━━━━━ Supplied text

Thursday, July 15, 2021

No Talking. No Texting. No Breathing: Al Morir La Matinée (2020)

Al Morir La Matinée (Uruguay/Argentina, 2020) (AKA "Red Screening", "The Last Matinee", "Bloody Matinee")
Rating: ****
Starring: Ricardo Islas, Luciana Grasso and Franco Duran

Sometimes you don't have to flex a high concept to make a fun horror movie. Sometimes you could just work it out with some guy with a bag full of tools, a fairly sizable bodycount and set of gnarly kills, all taking place in a old school movie theater. 

It's a rainy day in 1993 and young projectionist Ana (Luciana Grasso) is taking over her emphysema-stricken father's shift at the Cine Opera downtown theater, which is mostly empty that day. The few patrons who are staying, though, are treating themselves with a showing of Frankenstein, The Monster (With clips taken from Frankenstein: Day of the Beast (2011)) all the while going on with their own shenanigans of hooking up with girls, giving their dates a hand and, for one kid, sneaking in to brave a movie that might be too scary for him. Unbeknown to them all, a gloved maniac is staying in the very same theater and he has set his eyes on killing them all.

━━━━━━━━━━

What follows the last sentence of the Al Morir La Matinée review? Write the continuation.

━━━━━ Provided data

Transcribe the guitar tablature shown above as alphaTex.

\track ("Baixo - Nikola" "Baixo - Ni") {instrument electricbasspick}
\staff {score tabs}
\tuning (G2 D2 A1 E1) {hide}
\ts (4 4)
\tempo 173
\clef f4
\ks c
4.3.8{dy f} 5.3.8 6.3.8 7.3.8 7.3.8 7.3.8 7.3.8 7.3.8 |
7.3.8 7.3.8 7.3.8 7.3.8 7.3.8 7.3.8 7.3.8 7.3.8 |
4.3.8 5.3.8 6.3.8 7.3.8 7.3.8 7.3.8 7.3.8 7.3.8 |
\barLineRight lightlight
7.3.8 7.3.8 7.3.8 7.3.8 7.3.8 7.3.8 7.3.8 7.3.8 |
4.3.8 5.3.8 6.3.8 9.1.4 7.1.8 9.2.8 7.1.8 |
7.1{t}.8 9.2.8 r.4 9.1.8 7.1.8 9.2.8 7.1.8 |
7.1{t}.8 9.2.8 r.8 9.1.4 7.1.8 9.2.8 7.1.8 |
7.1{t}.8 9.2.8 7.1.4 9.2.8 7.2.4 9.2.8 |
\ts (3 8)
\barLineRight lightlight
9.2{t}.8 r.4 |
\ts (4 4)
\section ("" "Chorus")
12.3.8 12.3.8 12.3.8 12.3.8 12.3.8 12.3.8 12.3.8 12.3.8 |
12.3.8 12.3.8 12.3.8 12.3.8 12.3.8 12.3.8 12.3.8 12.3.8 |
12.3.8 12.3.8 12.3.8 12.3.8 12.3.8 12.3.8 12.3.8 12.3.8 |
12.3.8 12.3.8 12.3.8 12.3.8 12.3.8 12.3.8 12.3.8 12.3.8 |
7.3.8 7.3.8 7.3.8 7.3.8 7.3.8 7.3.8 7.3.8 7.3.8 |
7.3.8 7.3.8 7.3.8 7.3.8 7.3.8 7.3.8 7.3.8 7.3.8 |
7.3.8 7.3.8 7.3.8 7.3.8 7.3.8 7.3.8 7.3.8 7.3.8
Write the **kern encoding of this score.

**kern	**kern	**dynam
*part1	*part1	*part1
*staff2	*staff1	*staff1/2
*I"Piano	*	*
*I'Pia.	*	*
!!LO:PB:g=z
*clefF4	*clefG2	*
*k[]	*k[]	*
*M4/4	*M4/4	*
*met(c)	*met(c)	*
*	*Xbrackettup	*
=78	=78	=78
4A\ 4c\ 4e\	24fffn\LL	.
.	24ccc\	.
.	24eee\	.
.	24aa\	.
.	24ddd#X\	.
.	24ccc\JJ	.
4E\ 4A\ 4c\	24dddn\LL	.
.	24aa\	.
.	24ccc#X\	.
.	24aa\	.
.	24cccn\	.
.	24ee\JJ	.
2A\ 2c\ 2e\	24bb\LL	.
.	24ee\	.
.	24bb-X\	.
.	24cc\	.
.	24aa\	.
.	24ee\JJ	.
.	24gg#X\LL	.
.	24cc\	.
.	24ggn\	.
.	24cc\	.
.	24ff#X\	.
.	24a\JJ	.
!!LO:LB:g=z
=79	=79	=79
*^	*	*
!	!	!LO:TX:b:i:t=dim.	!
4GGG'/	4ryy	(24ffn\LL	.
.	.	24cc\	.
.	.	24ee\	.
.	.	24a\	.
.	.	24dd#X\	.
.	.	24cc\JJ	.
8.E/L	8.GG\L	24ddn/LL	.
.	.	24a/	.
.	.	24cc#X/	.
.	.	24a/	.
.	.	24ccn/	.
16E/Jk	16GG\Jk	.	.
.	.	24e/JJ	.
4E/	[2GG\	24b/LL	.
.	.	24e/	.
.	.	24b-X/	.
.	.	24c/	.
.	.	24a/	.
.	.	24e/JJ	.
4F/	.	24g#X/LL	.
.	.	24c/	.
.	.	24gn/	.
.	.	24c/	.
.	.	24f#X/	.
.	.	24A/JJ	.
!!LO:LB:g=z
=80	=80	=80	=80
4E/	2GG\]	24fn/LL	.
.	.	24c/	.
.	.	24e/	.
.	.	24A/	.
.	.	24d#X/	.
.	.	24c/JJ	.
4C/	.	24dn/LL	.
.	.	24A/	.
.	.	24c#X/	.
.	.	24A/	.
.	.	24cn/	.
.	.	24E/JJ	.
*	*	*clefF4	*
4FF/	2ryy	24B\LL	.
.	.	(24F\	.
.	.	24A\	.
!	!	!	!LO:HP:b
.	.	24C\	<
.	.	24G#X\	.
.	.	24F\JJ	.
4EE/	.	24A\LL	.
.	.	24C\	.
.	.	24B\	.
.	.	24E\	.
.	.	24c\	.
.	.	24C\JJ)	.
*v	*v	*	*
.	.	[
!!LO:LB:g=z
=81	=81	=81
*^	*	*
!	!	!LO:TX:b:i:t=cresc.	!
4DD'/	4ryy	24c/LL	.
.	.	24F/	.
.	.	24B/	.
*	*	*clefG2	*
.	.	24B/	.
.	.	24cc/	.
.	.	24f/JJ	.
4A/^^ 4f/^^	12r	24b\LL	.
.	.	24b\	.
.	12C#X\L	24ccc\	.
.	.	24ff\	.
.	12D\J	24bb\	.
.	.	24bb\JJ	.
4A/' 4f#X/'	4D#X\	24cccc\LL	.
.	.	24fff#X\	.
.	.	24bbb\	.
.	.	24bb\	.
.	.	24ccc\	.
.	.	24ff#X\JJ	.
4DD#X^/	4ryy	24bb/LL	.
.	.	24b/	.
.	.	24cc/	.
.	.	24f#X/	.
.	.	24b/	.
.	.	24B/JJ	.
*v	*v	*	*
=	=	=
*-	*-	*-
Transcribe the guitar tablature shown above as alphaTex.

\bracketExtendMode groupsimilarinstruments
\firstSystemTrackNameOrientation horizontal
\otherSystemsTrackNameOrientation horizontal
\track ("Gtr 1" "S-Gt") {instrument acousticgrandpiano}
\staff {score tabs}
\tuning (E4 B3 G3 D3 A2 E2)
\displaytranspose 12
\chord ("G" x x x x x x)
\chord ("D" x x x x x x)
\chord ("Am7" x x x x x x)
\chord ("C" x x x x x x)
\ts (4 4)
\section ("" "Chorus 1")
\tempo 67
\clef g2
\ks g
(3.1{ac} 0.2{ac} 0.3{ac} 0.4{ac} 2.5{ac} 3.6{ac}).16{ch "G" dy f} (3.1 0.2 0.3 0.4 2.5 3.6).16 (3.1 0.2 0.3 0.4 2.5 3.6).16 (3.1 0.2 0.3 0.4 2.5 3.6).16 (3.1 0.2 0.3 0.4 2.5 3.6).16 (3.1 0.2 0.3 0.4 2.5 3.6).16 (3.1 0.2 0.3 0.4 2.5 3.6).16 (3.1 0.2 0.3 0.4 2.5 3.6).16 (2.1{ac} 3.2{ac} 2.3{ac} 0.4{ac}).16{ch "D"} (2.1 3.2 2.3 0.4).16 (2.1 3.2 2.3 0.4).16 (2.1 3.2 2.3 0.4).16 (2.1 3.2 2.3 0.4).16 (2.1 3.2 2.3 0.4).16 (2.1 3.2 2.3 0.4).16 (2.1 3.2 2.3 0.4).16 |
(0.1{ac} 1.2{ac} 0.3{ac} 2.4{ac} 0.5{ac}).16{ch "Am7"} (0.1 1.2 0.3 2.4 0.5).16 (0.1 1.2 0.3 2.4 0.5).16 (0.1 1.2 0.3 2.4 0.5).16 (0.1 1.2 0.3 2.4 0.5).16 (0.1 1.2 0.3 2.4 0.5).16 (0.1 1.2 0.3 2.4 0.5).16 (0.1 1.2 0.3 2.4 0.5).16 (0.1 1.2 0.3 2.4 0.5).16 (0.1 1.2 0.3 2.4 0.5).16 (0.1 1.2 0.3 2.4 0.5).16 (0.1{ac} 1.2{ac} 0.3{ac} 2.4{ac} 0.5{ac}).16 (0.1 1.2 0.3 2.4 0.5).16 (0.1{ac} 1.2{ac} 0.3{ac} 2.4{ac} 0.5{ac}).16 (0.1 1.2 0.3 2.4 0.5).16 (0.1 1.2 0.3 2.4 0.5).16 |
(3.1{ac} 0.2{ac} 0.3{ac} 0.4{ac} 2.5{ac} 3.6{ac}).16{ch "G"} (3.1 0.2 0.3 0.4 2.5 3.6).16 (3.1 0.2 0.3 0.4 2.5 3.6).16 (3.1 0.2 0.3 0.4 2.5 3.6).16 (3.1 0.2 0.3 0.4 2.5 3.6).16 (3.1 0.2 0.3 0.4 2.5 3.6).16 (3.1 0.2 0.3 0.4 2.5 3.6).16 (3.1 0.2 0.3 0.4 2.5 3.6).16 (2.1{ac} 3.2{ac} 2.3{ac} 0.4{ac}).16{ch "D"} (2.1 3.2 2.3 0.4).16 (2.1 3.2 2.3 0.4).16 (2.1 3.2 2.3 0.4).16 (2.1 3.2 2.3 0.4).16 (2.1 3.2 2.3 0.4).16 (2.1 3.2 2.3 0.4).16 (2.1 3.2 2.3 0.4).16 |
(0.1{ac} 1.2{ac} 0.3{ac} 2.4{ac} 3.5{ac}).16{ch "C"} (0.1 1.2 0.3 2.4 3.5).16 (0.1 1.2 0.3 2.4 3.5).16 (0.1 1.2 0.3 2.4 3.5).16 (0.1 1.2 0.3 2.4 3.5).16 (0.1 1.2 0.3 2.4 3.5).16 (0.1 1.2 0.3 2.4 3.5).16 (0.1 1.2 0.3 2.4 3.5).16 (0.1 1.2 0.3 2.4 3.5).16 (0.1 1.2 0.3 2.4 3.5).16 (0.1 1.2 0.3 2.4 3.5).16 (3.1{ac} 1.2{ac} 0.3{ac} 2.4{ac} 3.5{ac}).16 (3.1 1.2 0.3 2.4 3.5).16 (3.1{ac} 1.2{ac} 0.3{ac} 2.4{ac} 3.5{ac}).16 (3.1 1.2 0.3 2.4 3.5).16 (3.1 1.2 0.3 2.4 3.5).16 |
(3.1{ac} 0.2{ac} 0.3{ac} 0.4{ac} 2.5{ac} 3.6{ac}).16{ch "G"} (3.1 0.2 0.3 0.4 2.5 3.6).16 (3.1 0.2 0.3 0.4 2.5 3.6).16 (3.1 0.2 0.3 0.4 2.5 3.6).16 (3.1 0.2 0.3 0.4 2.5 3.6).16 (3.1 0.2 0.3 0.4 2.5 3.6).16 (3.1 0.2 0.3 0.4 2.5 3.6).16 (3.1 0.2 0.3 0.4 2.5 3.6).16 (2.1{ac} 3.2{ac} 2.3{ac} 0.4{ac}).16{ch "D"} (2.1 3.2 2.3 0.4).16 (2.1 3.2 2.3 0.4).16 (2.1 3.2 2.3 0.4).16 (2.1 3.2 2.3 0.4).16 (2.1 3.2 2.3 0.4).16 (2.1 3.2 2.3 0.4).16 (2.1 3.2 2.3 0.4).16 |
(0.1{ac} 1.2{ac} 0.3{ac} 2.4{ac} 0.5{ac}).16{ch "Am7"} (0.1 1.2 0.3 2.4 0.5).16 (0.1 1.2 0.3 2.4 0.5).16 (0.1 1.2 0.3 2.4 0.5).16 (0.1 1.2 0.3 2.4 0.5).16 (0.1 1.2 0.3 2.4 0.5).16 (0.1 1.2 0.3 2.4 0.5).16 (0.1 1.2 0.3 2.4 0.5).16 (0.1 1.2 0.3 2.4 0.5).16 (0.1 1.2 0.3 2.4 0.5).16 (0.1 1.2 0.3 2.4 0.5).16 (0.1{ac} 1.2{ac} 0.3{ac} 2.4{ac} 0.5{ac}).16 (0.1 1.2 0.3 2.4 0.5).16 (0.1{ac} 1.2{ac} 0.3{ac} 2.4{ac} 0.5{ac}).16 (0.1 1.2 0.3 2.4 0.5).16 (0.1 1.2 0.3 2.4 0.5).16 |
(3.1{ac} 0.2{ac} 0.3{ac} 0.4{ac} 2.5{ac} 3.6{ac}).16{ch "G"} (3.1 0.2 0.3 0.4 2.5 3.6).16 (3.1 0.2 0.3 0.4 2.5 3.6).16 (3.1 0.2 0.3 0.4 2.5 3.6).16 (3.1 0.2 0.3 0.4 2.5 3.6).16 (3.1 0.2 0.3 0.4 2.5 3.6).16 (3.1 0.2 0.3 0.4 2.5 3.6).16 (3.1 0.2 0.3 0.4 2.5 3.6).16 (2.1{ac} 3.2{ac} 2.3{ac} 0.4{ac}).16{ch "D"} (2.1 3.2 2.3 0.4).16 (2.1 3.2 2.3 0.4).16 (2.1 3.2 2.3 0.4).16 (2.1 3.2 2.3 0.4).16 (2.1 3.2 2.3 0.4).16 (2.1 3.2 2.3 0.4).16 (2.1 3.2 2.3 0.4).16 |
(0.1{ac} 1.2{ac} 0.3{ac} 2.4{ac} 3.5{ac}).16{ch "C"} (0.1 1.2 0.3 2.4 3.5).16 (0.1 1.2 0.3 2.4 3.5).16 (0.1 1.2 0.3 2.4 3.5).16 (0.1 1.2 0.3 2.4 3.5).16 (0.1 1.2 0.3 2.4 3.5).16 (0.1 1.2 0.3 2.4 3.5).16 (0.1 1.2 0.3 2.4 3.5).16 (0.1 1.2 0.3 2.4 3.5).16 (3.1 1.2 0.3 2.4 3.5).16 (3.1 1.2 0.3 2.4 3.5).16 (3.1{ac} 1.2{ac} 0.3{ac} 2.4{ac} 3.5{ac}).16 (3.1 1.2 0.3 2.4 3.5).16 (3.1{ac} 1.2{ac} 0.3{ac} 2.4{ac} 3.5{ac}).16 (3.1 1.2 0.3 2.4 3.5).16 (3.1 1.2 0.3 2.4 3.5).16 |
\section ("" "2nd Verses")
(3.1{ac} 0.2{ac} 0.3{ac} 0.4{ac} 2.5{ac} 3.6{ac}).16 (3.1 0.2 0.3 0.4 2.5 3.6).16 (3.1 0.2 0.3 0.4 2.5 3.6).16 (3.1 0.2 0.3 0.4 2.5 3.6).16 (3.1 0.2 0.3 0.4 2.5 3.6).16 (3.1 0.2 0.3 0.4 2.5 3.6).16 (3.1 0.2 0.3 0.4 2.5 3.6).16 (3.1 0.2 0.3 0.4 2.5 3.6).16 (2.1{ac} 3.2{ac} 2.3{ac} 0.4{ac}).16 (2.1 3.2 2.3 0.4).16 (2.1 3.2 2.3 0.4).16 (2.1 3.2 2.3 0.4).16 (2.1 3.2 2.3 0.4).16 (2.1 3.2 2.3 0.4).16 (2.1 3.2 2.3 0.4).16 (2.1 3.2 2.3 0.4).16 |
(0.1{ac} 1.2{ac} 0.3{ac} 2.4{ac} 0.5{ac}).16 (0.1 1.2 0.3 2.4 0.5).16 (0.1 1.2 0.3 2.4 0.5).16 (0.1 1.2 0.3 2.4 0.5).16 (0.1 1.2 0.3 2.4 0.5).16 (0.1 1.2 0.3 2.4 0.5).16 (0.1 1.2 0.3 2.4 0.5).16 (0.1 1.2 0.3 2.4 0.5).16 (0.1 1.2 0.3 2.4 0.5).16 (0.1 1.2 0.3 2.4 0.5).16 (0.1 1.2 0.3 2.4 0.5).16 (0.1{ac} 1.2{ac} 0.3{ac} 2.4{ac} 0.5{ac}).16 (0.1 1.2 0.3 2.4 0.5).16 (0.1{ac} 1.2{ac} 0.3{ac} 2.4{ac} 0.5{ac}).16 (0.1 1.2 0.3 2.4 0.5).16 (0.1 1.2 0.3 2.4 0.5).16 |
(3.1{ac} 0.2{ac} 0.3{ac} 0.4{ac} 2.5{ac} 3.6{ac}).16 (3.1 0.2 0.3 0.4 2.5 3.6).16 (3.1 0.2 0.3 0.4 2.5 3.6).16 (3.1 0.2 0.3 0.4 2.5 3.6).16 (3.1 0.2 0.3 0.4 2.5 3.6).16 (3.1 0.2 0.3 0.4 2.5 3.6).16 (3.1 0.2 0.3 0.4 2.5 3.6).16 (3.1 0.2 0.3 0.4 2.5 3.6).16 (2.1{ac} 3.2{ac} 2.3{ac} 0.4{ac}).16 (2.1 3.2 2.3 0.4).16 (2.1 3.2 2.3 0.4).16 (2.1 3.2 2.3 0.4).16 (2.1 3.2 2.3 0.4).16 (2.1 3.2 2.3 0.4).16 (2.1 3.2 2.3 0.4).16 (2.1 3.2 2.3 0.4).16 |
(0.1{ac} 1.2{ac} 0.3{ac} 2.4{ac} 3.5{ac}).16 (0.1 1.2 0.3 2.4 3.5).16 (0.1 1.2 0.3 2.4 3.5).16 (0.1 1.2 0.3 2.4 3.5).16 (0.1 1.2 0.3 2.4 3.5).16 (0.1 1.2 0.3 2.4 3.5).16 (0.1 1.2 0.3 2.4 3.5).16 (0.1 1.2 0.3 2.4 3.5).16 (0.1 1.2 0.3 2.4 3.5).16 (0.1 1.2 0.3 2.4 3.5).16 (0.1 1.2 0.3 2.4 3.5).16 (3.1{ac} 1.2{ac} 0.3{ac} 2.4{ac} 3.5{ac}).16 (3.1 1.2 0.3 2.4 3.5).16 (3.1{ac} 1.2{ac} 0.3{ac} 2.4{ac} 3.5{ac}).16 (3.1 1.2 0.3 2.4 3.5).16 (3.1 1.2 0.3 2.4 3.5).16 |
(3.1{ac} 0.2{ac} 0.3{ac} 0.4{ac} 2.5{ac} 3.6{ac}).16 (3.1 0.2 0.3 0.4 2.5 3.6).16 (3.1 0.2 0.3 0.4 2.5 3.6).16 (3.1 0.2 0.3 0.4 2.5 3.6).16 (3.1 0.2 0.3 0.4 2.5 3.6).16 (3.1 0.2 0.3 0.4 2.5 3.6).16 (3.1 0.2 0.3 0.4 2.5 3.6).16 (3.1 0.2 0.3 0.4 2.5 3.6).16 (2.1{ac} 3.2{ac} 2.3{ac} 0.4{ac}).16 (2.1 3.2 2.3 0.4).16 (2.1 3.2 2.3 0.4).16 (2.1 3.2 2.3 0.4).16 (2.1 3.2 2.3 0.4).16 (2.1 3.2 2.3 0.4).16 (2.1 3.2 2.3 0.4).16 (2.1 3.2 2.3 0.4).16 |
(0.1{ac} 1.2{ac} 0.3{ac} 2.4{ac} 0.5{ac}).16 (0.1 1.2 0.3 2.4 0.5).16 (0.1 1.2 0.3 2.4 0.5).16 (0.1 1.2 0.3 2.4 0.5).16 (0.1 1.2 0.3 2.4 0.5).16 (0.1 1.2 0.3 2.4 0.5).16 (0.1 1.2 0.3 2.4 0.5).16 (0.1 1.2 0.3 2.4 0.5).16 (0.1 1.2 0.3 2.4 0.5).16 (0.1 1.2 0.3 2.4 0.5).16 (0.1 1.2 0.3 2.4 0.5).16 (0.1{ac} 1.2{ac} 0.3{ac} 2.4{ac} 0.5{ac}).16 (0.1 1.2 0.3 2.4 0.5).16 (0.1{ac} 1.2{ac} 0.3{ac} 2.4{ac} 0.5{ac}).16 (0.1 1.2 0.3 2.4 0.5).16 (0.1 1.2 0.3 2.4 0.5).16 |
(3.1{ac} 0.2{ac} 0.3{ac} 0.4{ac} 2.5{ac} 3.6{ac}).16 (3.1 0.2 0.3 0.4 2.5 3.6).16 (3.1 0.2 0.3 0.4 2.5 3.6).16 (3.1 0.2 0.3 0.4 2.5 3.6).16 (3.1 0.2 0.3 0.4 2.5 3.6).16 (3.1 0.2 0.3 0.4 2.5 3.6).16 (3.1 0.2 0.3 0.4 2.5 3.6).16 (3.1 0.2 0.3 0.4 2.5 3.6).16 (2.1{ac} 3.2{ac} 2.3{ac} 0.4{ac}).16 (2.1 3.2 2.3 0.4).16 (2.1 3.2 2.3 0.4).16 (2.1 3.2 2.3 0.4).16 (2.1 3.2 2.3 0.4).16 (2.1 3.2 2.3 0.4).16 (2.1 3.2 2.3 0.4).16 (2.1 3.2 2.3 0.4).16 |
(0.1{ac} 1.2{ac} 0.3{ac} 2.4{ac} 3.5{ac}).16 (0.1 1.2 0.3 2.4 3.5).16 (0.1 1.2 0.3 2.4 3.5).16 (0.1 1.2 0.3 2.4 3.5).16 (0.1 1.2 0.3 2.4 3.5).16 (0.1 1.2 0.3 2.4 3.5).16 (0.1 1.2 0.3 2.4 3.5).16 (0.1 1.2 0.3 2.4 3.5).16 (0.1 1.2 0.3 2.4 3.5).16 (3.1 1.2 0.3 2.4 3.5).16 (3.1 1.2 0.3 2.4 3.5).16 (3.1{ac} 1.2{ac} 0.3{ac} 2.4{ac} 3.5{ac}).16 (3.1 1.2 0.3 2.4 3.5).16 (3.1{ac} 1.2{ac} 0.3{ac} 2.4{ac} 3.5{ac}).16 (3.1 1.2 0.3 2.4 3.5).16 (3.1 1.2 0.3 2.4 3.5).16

━━━━━━━━━━

**In response**
While it isn't new to have a slasher film set in a movie theater seeing we have titles like The Meateater (1979), Movie House Massacre (1984)Anguish (1987), and Matinee (1989) already, as well as a few horror titles opening with a murder taking place in crowded theaters such as He Knows You're Alone (1980) and Scream 2 (1997), none of them really took the sleek and gory approach as good as Al Morir La Matinée (2020). Basically, the film's direction is to have the hack and stab elements stripped down to its very core, a throwback of sorts with a simple premise and somewhat okay characters being themselves while a killer picks them off one by one. It never strays away from this approach. No twists or curveballs. Just have a psycho stalk the cinema and murder away anyone he can grab hold on to.

This, in turn, means that the characters can be lacking a bit of depth or personality, but the interactions between themselves and others do have their subtle, cheeky and cheesy moments, thus keeping their scenes far from being boring whenever the film focuses on them. It also helps that the group isn't that big so the focus isn't all over the place, as well as the fact that the plot is paced nicely between the horror and non-horror scenes, giving us enough time to take a quick breather before our killer decides who to stalk and stab next.

And speaking of which, Al Morir La Matinée (2020) will undoubtedly make a gorehound's day as not only is it very bloody, but there's also a strong Italian giallo influence in its cinematography so expect outrageous murder angles, evocative tinted lighting and stylized brutality that would make the likes of Argento or Bava proud. (Best of which being a smoker's demise when the killer went for their throat!) What further works here is that there's a sense of tension and creepiness to the killer's massacre, utilizing the nearly empty cinema setting to give our maniac all the darkened halls and rooms to sneak and prowl around, as well as use the screams from the movie playing to drown out the sound of his weapons and distract unsuspecting moviegoers from the murder happening just a few rows next to them. There's definitely a reason behind all of these methodic killings, but who this killer is or how did he ended up this way is something the movie's keeping to itself and I'm frankly okay with that.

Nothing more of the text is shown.